岩窟から出てきた女──リンカは、猿耳の少年とは明らかに異なる風貌をしている。
着流しの和服をまとい、胸にさらしをまき、足元には足袋と草履をはいた姿は、この次元世界<パラダイム>の景色とはまったく異質のものだった。
それでも、獣人の子は気にする様子もなく女のもとに近寄る。リンカもまた、馬の尻尾のようにまとめた黒髪を揺らしながら、赤い瞳の眼を細める。
「女神さまは、女神さまもな!」
猿耳の少年は、元気に声をあげつつ、地面に転がしていた収穫物の猛禽をかかげてみせる。リンカの目線からは、獣人の子の顔が見えなくなるほどの大物だ。
「こいつは大猟なのよな、マノ!」
「へへへ……!」
リンカがやや大げさに驚いてみせると、マノと呼ばれた少年は、いっそう嬉しそうに破顔してみせる。
「女神さま、一緒に食べよう!」
「そいつは、ありがたいのよな。いきのいいうちに焼き鳥にでもするかねえ」
着流しの女は、獣人の子から首の落とされた巨鳥を受け取る。どっしりとした重量感と、まだわずかに残っている生命の熱が、手のひらから伝わってくる。
「これも、女神さまのつくってくれた刀のおかげもな!」
マノは、鞘に納めた山刀をわずかにすべらせ、根本だけ抜いてみせる。真上に登った太陽の光を、白く鋭い輝きとして刃が反射する。
「さもありなん! ちゃんと手入れもしているようなのよな」
「女神さまからもらった刀なんだから、大切にするのは当たり前もな! それよりも、ヤキトリヤキトリ!!」
「むおー、マノったら……ちゃんと肉以外も食べなきゃだめだよ!」
リンカとマノの横合いから、また別の女性の声が聞こえてくる。着流しの女と獣人の子は、一緒に同じ方向を向く。
「……リシェ!」
マノが、声の主の名前を呼ぶ。そこには、リスの耳と尻尾を持った獣人の女性が立っていた。
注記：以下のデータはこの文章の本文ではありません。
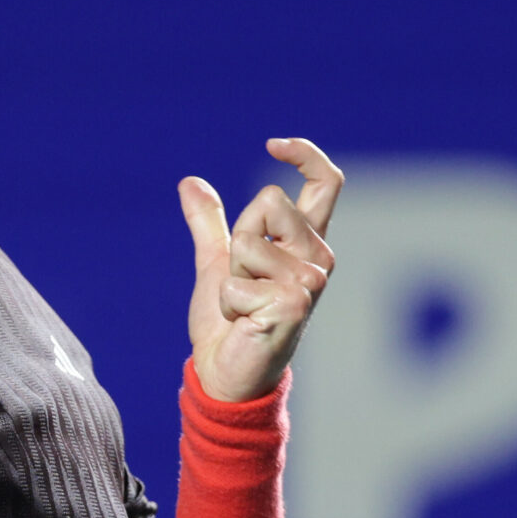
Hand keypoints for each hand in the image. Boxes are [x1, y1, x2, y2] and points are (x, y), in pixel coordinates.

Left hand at [179, 138, 340, 402]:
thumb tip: (190, 182)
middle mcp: (317, 259)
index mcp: (305, 243)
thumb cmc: (230, 323)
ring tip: (243, 307)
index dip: (305, 155)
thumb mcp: (216, 264)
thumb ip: (209, 224)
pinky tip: (243, 324)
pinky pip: (235, 282)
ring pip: (248, 241)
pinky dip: (228, 303)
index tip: (273, 143)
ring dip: (231, 277)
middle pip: (268, 201)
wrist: (225, 374)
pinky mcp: (293, 305)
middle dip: (238, 238)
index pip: (326, 184)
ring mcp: (310, 282)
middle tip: (242, 281)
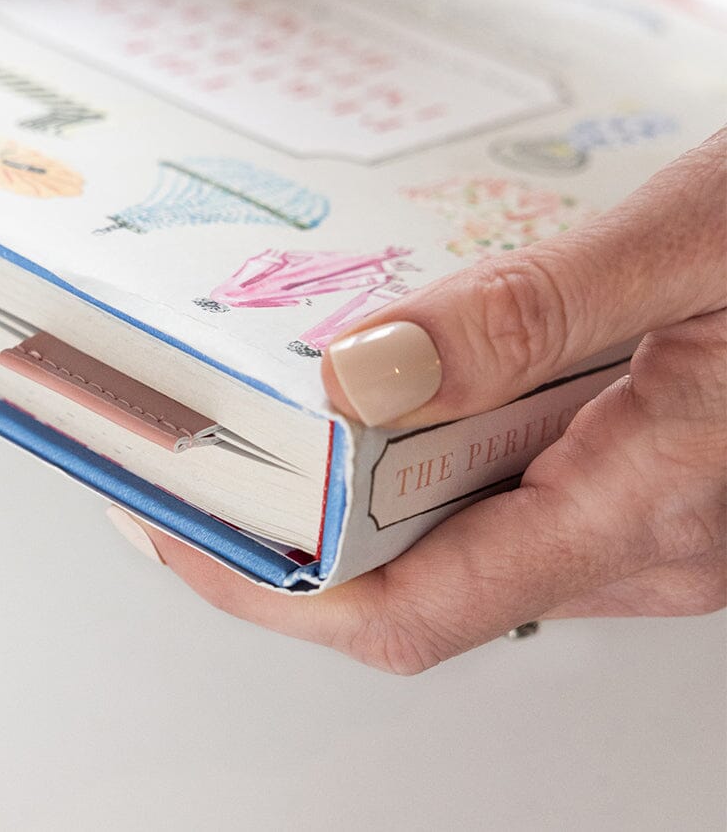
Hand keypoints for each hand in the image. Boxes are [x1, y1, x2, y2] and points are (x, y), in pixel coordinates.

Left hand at [113, 131, 725, 672]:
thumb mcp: (693, 246)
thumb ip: (528, 315)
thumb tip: (363, 370)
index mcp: (650, 505)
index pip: (413, 610)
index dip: (275, 589)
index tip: (181, 528)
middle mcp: (648, 540)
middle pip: (423, 578)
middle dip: (295, 530)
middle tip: (203, 446)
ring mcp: (657, 515)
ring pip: (469, 533)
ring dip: (361, 483)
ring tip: (275, 400)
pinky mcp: (660, 472)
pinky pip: (519, 487)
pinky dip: (435, 448)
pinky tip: (403, 373)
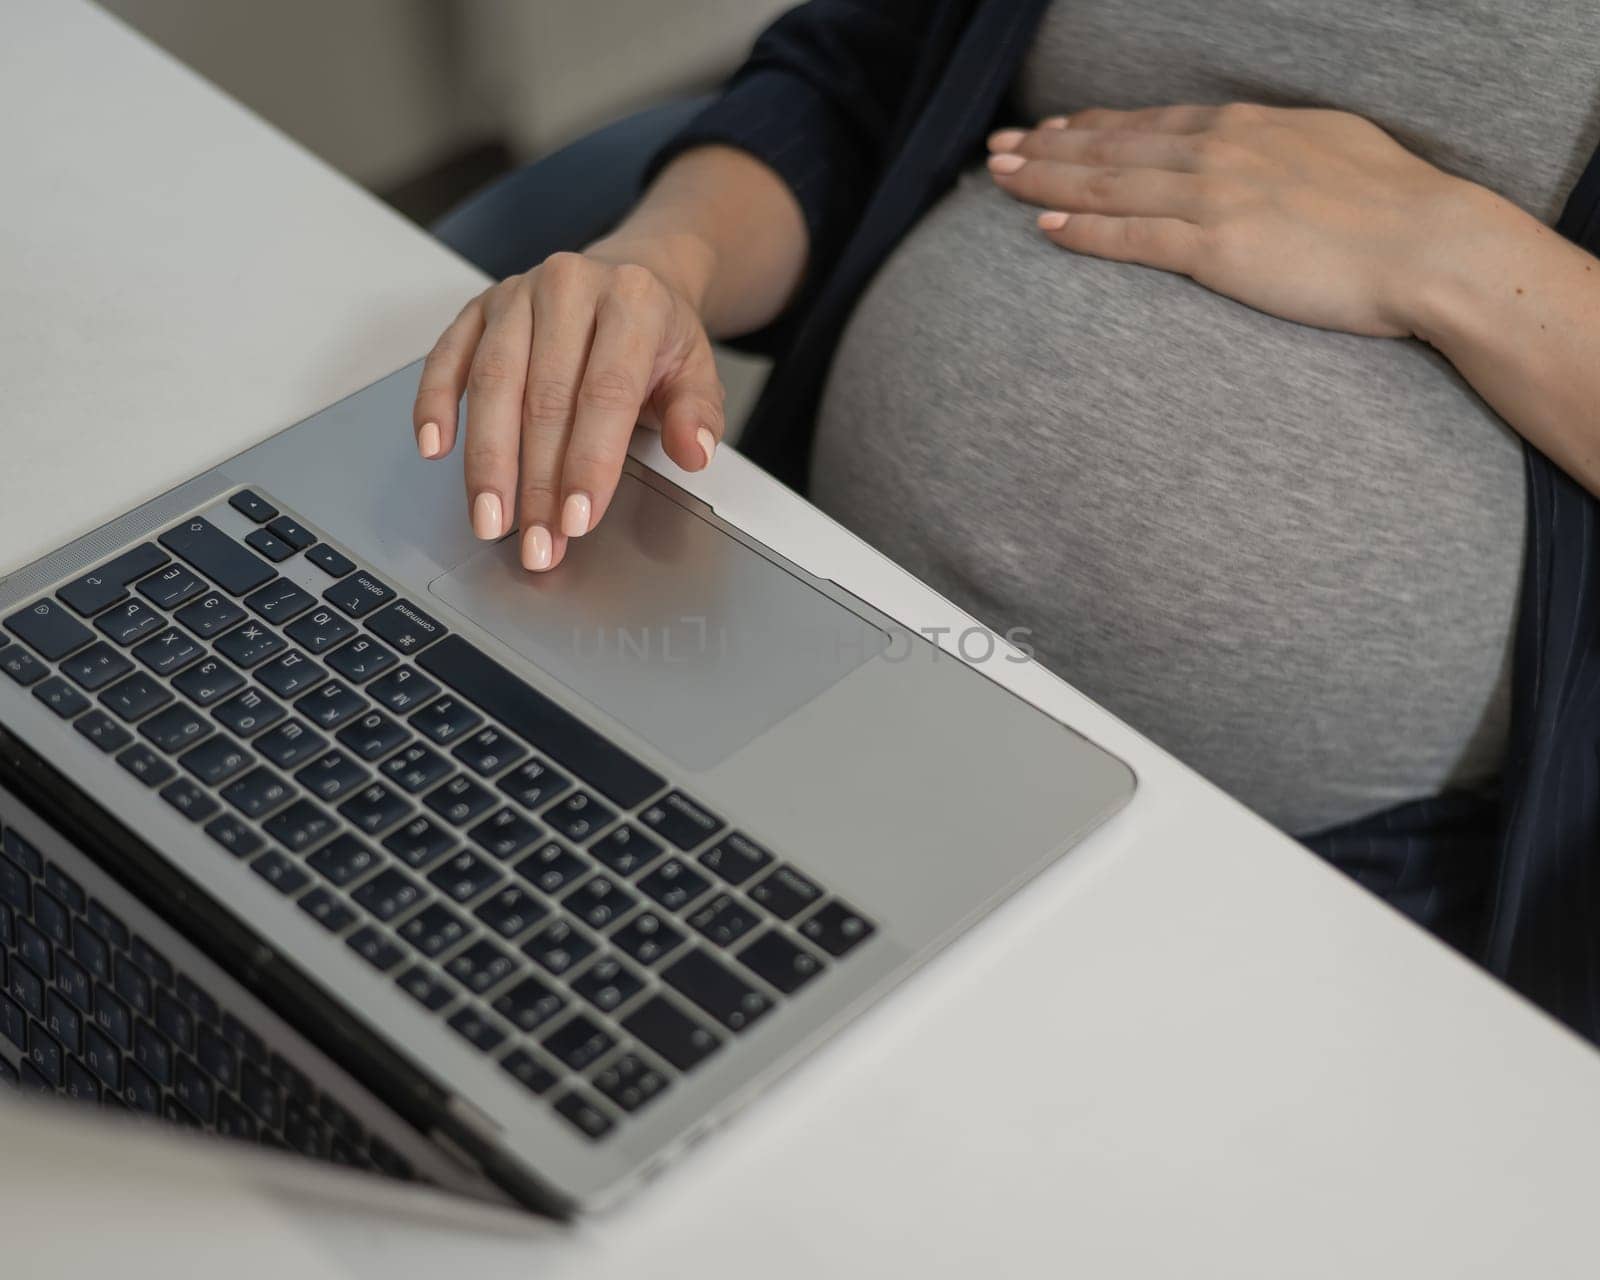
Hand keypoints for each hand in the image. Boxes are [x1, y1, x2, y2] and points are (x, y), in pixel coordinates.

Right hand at [412, 242, 725, 571]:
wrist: (632, 276)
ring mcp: (518, 294)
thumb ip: (698, 414)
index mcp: (632, 300)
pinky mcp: (479, 307)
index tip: (577, 520)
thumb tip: (694, 451)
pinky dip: (435, 403)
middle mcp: (569, 287)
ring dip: (487, 461)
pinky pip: (448, 356)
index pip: (605, 392)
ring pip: (493, 382)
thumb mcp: (697, 372)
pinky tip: (435, 448)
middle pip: (544, 397)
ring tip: (489, 520)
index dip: (589, 462)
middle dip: (536, 483)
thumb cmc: (658, 336)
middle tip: (535, 543)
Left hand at [986, 103, 1480, 337]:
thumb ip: (1280, 147)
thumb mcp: (1334, 146)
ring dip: (1049, 181)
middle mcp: (1220, 151)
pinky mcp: (1217, 248)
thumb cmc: (1395, 204)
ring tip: (1000, 179)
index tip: (1049, 130)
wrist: (1431, 243)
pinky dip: (1087, 231)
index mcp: (1246, 126)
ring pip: (1111, 184)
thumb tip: (1259, 149)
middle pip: (1113, 147)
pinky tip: (1048, 228)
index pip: (1148, 124)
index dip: (1090, 127)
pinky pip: (1135, 237)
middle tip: (997, 151)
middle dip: (1047, 148)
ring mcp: (1215, 197)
少年よりは十分に大きいが、リンカよりは少しばかり背の低いリスの耳の女は、樹皮をなめして仕立てた服に、黒曜石を砕いた首飾りを身につけている。
リシェは、両腕で大きなかごを抱えていた。なかには種々様々な堅果と山菜がこれでもかと詰めこまれている。
「というわけで、リンカさま。これも一緒に食べて!」
リスの耳の獣人は、リンカに対して山のように中身の盛られたかごを差し出す。
「さま、なんてつけないで、リンカって呼び捨てでいいのよな」
「それはだめもな! 女神さまは、女神さまなんだから!」
「そうそう! それに、リンカさまが作ってくれた小刀のおかげで、このかごもこんなに丈夫に作れたんだから!」
二人の獣人に詰め寄られ、リンカは恥ずかしそうにぽりぽりと頭をかいてみせた。